§ **RECORDS SUPPLIED**
--- START ---

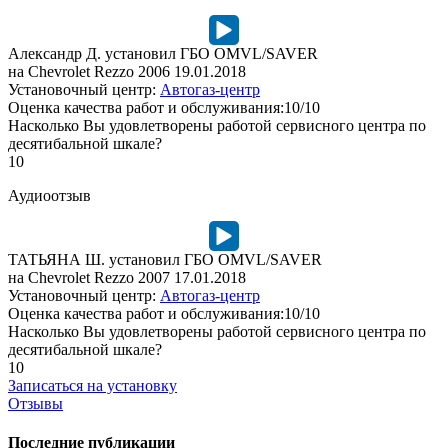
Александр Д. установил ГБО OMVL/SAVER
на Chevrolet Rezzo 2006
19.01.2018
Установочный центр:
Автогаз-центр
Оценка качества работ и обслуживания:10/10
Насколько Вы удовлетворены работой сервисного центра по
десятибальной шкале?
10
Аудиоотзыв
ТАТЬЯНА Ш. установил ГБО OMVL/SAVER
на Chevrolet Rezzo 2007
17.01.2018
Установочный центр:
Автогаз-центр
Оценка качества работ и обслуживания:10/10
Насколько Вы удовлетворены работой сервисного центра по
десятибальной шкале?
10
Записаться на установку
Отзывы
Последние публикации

--- END ---
--- START ---

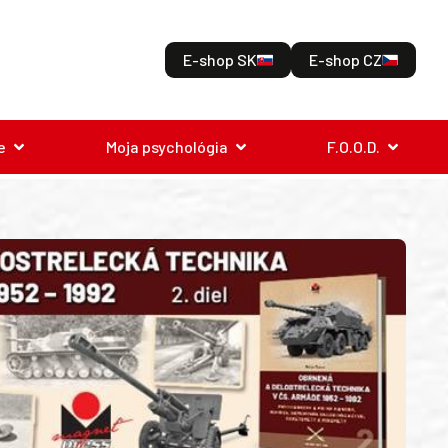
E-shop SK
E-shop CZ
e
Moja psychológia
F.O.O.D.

--- END ---

§ **DIRECTIONS FOR THIS TASK**
Look above for the line holding "Александр Д. установил ГБО OMVL/SAVER", then set down exactly that line and every line after it up to and including the line holding "Последние публикации", with nothing else.

§ **ANSWER TO THIS EXERCISE**
Александр Д. установил ГБО OMVL/SAVER
на Chevrolet Rezzo 2006
19.01.2018
Установочный центр:
Автогаз-центр
Оценка качества работ и обслуживания:10/10
Насколько Вы удовлетворены работой сервисного центра по
десятибальной шкале?
10
Аудиоотзыв
ТАТЬЯНА Ш. установил ГБО OMVL/SAVER
на Chevrolet Rezzo 2007
17.01.2018
Установочный центр:
Автогаз-центр
Оценка качества работ и обслуживания:10/10
Насколько Вы удовлетворены работой сервисного центра по
десятибальной шкале?
10
Записаться на установку
Отзывы
Последние публикации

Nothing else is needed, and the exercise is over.